L’appello di Todorov è oggi che l’insegnamento della letteratura smetta di essere qualcosa di autoreferenziale per tornare ad essere un luogo di riflessione amorosa sulla vita di cui i grandi autori parlano:

«Se si accetta questa finalità dell’insegnamento letterario, che non avrebbe più soltanto lo scopo di creare nuove schiere di insegnanti di lettere, si può facilmente concordare su quale spirito deve guidarlo: bisogna includere le opere nel grande dialogo tra gli uomini, iniziato nella notte dei tempi e a cui ciascuno di noi, per quanto insignificante sia, prende ancora parte: «È in questa comunicazione inesauribile, vittoriosa sui luoghi e sui tempi, che si afferma la portata universale della letteratura», scriveva Paul Bénichou. A noi, adulti, spetta il compito di trasmettere alle nuove generazioni questa fragile eredità, queste parole che aiutano a vivere meglio»[8].

Note al testo

[1] Tzvetan Todorov, La letteratura in pericolo, Garzanti, Milano, 2008, pp. 65-66.
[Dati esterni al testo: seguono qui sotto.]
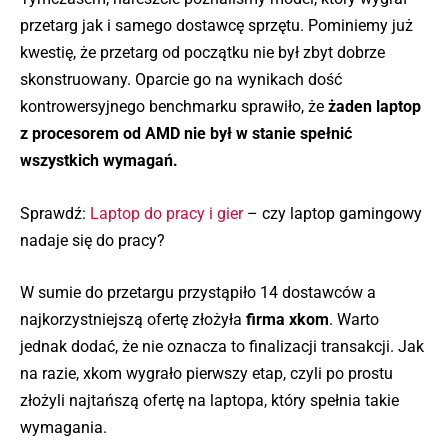
przetarg jak i samego dostawcę sprzętu. Pominiemy już
kwestię, że przetarg od początku nie był zbyt dobrze
skonstruowany. Oparcie go na wynikach dość
kontrowersyjnego benchmarku sprawiło, że
żaden laptop
z procesorem od AMD nie był w stanie spełnić
wszystkich wymagań.
Sprawdź:
Laptop do pracy i gier
– czy laptop gamingowy
nadaje się do pracy?
W sumie do przetargu przystąpiło 14 dostawców a
najkorzystniejszą ofertę złożyła
firma xkom
. Warto
jednak dodać, że nie oznacza to finalizacji transakcji. Jak
na razie, xkom wygrało pierwszy etap, czyli po prostu
złożyli najtańszą ofertę na laptopa, który spełnia takie
wymagania.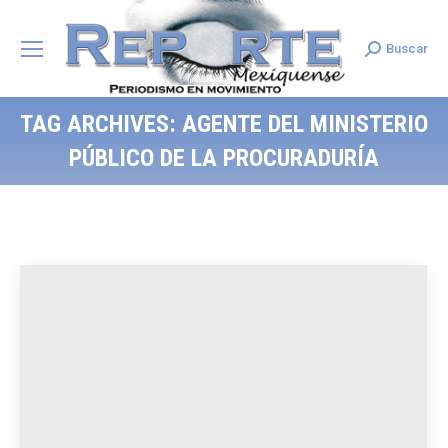
Buscar
Search:
TAG ARCHIVES:
AGENTE DEL MINISTERIO
PÚBLICO DE LA PROCURADURÍA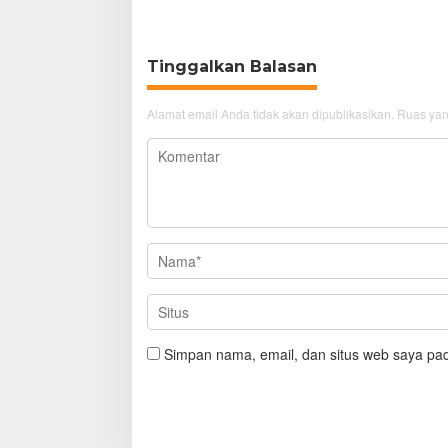
Tinggalkan Balasan
Alamat email Anda tidak akan dipublikasikan.
Ruas yan
Simpan nama, email, dan situs web saya pad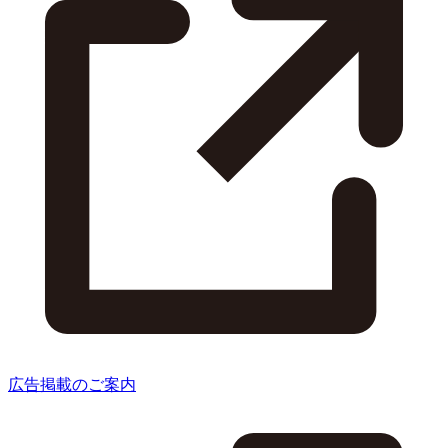
広告掲載のご案内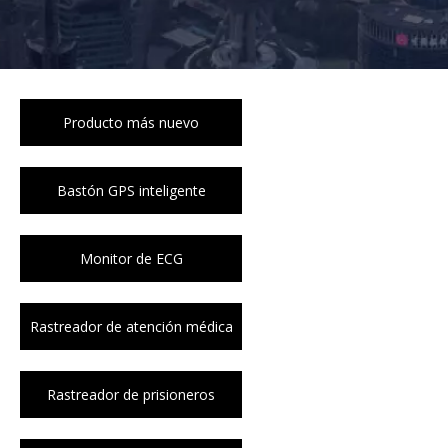
Producto más nuevo
Bastón GPS inteligente
Monitor de ECG
Rastreador de atención médica
Rastreador de prisioneros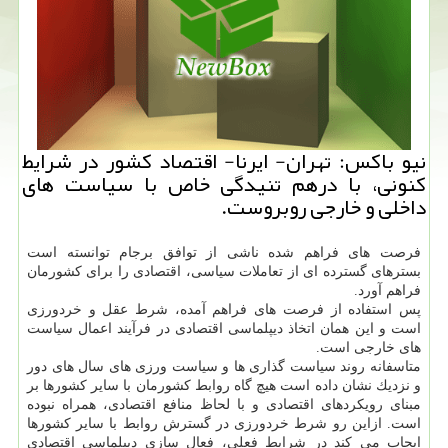
نیو باكس: تهران- ایرنا- اقتصاد كشور در شرایط
كنونی، با درهم تنیدگی خاص با سیاست های
داخلی و خارجی روبروست.
فرصت های فراهم شده ناشی از توافق برجام توانسته است
بسترهای گسترده ای از تعاملات سیاسی، اقتصادی را برای كشورمان
فراهم آورد.
پس استفاده از فرصت های فراهم آمده، شرط عقل و خردورزی
است و این همان اتخاذ دیپلماسی اقتصادی در فرآیند اعمال سیاست
های خارجی است.
متاسفانه روند سیاست گذاری ها و سیاست ورزی های سال های دور
و نزدیك نشان داده است هیچ گاه روابط كشورمان با سایر كشورها بر
مبنای رویكردهای اقتصادی و با لحاظ منافع اقتصادی، همراه نبوده
است. ازاین رو شرط خردورزی در گسترش روابط با سایر كشورها
ایجاب می كند در شرایط فعلی، فعال سازی دیپلماسی اقتصادی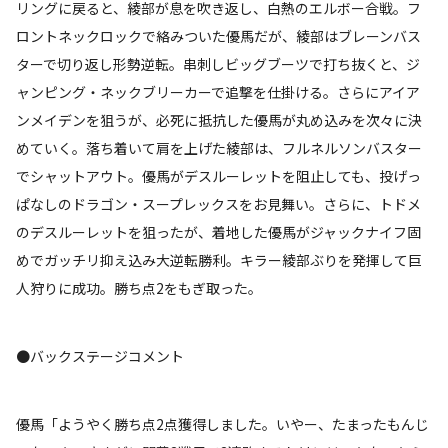
リングに戻ると、綾部が息を吹き返し、白熱のエルボー合戦。フ
ロントネックロックで絡みついた優馬だが、綾部はブレーンバス
ターで切り返し形勢逆転。串刺しビッグブーツで打ち抜くと、ジ
ャンピング・ネックブリーカーで追撃を仕掛ける。さらにアイア
ンメイデンを狙うが、必死に抵抗した優馬が丸め込みを次々に決
めていく。落ち着いて肩を上げた綾部は、フルネルソンバスター
でシャットアウト。優馬がデスルーレットを阻止しても、投げっ
ぱなしのドラゴン・スープレックスをお見舞い。さらに、トドメ
のデスルーレットを狙ったが、着地した優馬がジャックナイフ固
めでガッチリ抑え込み大逆転勝利。キラー綾部ぶりを発揮して巨
人狩りに成功。勝ち点2をもぎ取った。
●バックステージコメント
優馬「ようやく勝ち点2点獲得しました。いやー、たまったもんじ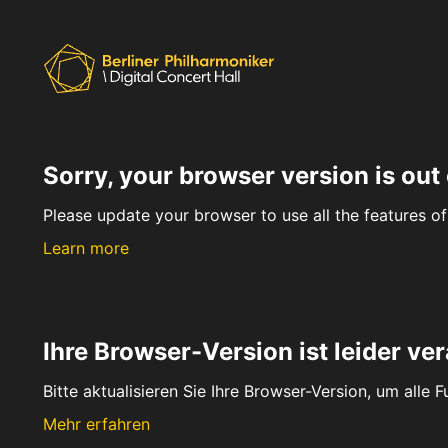
Sorry, your browser version is out 
Please update your browser to use all the features of 
Learn more
Ihre Browser-Version ist leider ver
Bitte aktualisieren Sie Ihre Browser-Version, um alle 
Mehr erfahren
[2] Tzvetan Todorov, La letteratura in pericolo, Garzanti, Milano, 2008, p. 11.

[3] Tzvetan Todorov, La letteratura in pericolo, Garzanti, Milano, 2008, p. 12.

[4] Tzvetan Todorov, La letteratura in pericolo, Garzanti, Milano, 2008, p. 16.

[5] Tzvetan Todorov, La letteratura in pericolo, Garzanti, Milano, 2008, pp. 19-20.

[6] Tzvetan Todorov, La letteratura in pericolo, Garzanti, Milano, 2008, pp. 24-25.

[7] Tzvetan Todorov, La letteratura in pericolo, Garzanti, Milano, 2008, pp. 78-79.

[8] Tzvetan Todorov, La letteratura in pericolo, Garzanti, Milano, 2008, p. 82.